We would like to develop some linear regression models to help us quantify the transmission type effect on the MPG. Please see the table below for the regression results. Below are the three models that were tested with mpg as the outcome and differing predictors.

Model1 <- lm(mpg ~ am, data=mtcars)
Model2 <- step(lm(mpg ~ ., data=mtcars))
Model3 <- lm(mpg ~ am:wt+am:qsec, data=mtcars)

This first model indicates that for manual transmission, MPG is on average 7.24 more than automatic. The p-values are very small to also indicate the difference. However, we want to find out which other variables are effecting mpg. To do this, we perform a stepwise algorithm by AIC on a multivariate linear model with all variables as the predictors. This returns an optimized model.

This second model indicates that wt (weight (lb/1000)) and qsec (¼ mile time) also have a significant effect on the MPG. The adjusted $R^{2}=$ 0.83 (percent of total variability explained by this model) and all $p-value<0.05$ ($H_0$ rejected) as indicated in the table. We now want to see if interactions can improve our linear model by having wt and qsec interact with am.

This third and best model improves on the second model by increasing our adjusted $R^{2}=$ 0.88 and decreasing all $p-value<0.01$ instead of $<0.05$.

 Dependent variable: mpg (1) (2) (3) wt -3.917*** (0.711) qsec 1.226*** (0.289) amManual 7.245*** 2.936** (1.764) (1.411) amAutomatic:wt -3.176*** (0.636) amManual:wt -6.099*** (0.969) amAutomatic:qsec 0.834*** (0.260) amManual:qsec 1.446*** (0.269) Constant 17.147*** 9.618 13.969** (1.125) (6.960) (5.776) Observations 32 32 32 R2 0.360 0.850 0.895 Adjusted R2 0.338 0.834 0.879 Residual Std. Error 4.902 (df = 30) 2.459 (df = 28) 2.097 (df = 27) F Statistic 16.860*** (df = 1; 30) 52.750*** (df = 3; 28) 57.284*** (df = 4; 27) Note: *p<0.1; **p<0.05; ***p<0.01

We look at the ANOVA table below and see that $p-value<0.05$ for the best model, so we can reject the null hypothesis, $H_0$. We also make residual diagnostic plots of our selected best model (3) as noted in Figure 2 below. In each plot we do not see any pattern that would be of concern, therefore our model is credible.

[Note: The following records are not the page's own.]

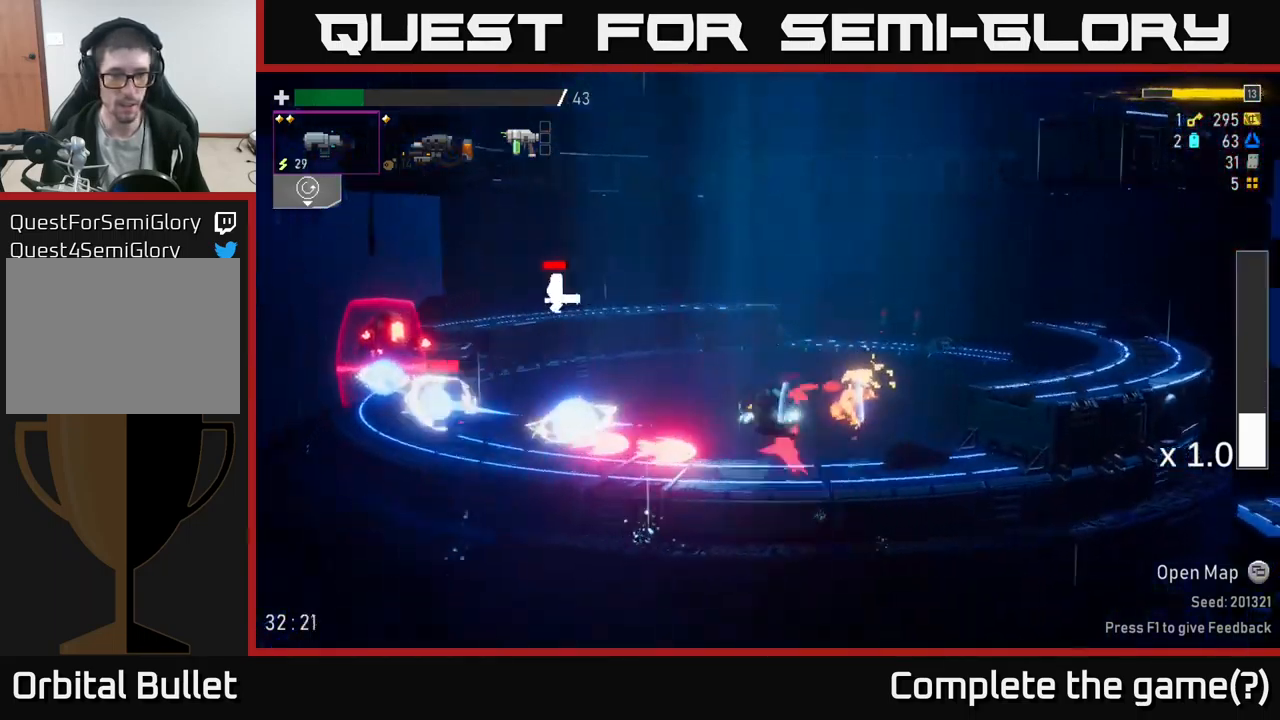
{"buttons": ["R2"], "left_stick": "center", "right_stick": "center", "events": [[50, "X", "up"], [317, "L2", "down"], [417, "L2", "up"], [417, "R2", "down"], [467, "left_stick", "center"]]}
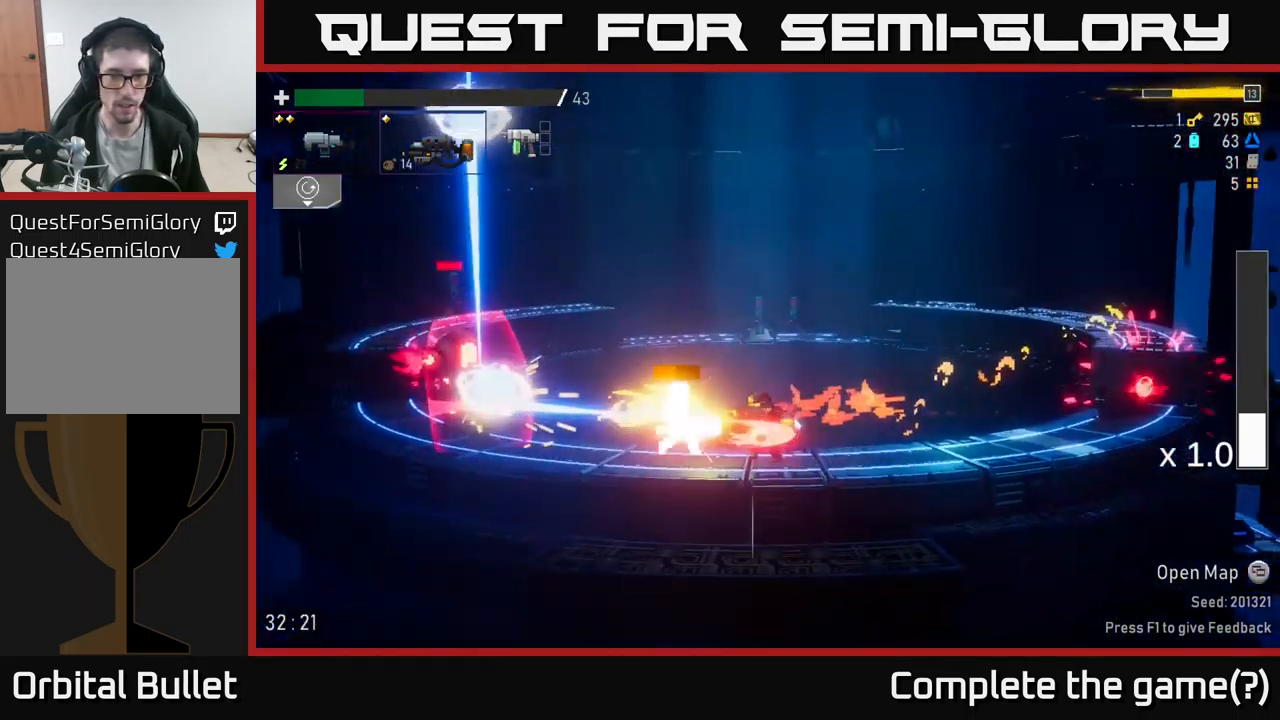
{"buttons": ["R2"], "left_stick": "left", "right_stick": "center", "events": [[467, "left_stick", "left"]]}
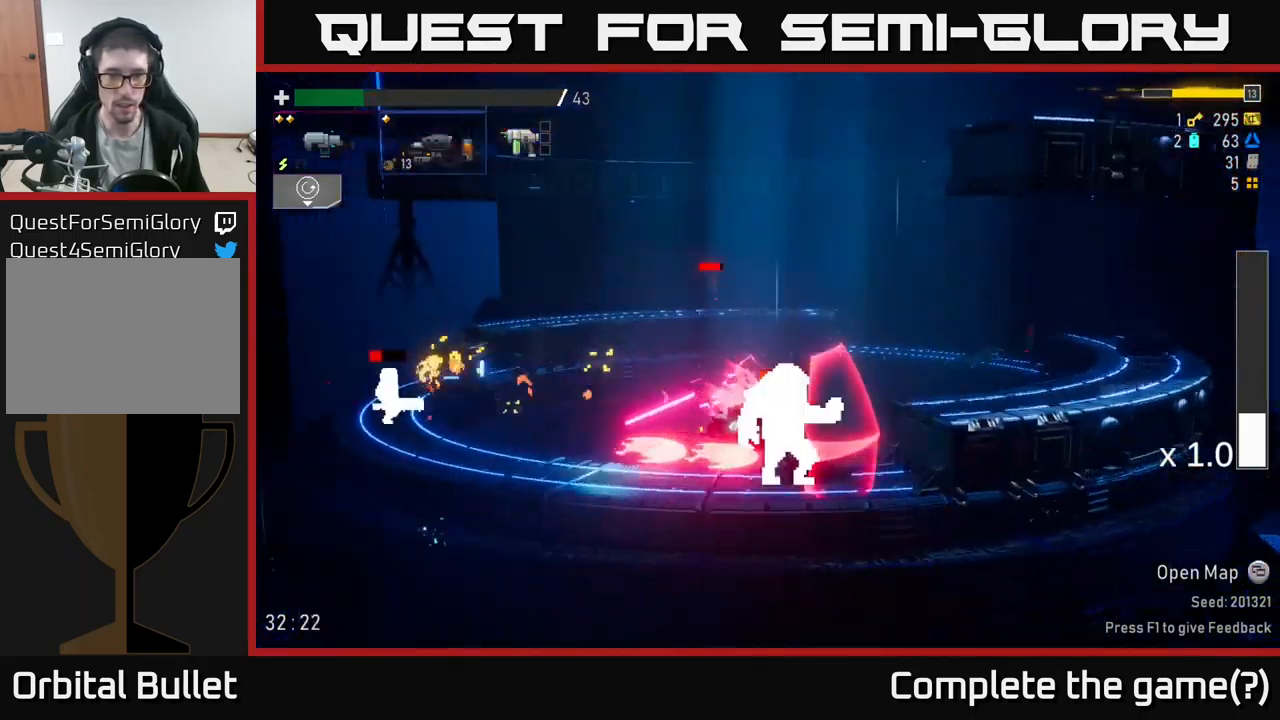
{"buttons": [], "left_stick": "left", "right_stick": "center", "events": [[34, "A", "down"], [34, "R2", "up"], [100, "X", "down"], [167, "A", "up"], [234, "X", "up"], [334, "A", "down"], [367, "X", "down"], [384, "R2", "down"], [400, "R2", "up"], [434, "X", "up"], [450, "A", "up"]]}
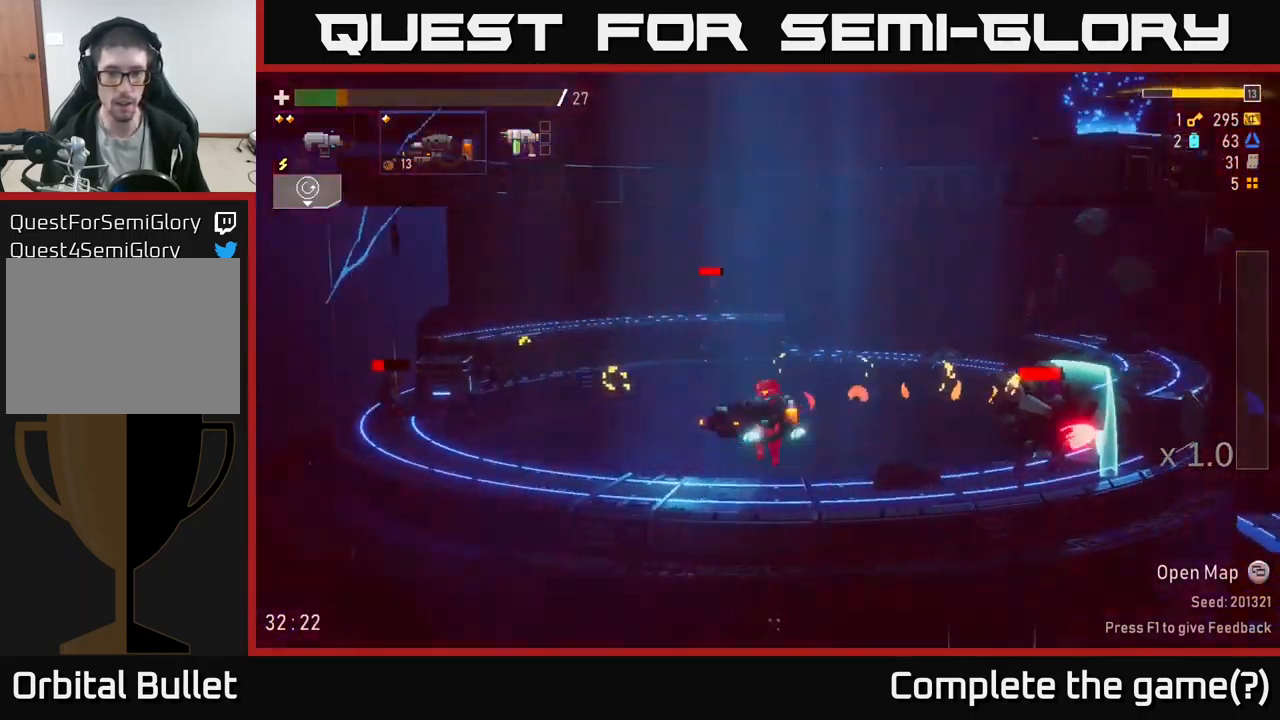
{"buttons": ["R2"], "left_stick": "right", "right_stick": "center", "events": [[134, "left_stick", "right"], [217, "R2", "down"]]}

Res.Df RSS Df Sum of Sq F Pr(>F)
1 30 720.90
2 28 169.29 2 551.61 62.74 0.0000
3 27 118.70 1 50.59 11.51 0.0022

### Conclusions

We select our multivariate third model as our best. The uncertainty in our conclusion can be quantified. The adjusted $R^{2}=$ 0.88, a percentage of total variability explained by this model, is relatively high as we would like. The $p-value<0.01$ for each variable, allowing us to reject our null hypothesis, $H_0$. The coefficients quantify our results. In regards to $\frac{1}{4}$ mile time, qsec, every 1sec increase resulted in 0.834 and 1.446 increase in MPG for automatic and manual transmission, respectively. In regards to weight, wt, every 1000lb increase resulted in 3.176 and 6.099 decrease in MPG for automatic and manual transmission, respectively. Therefore, we can conclude that transmission alone cannot be used to determine the better MPG for this specific dataset. Weight and $\frac{1}{4}$ mile time also play a significant role in determining MPG.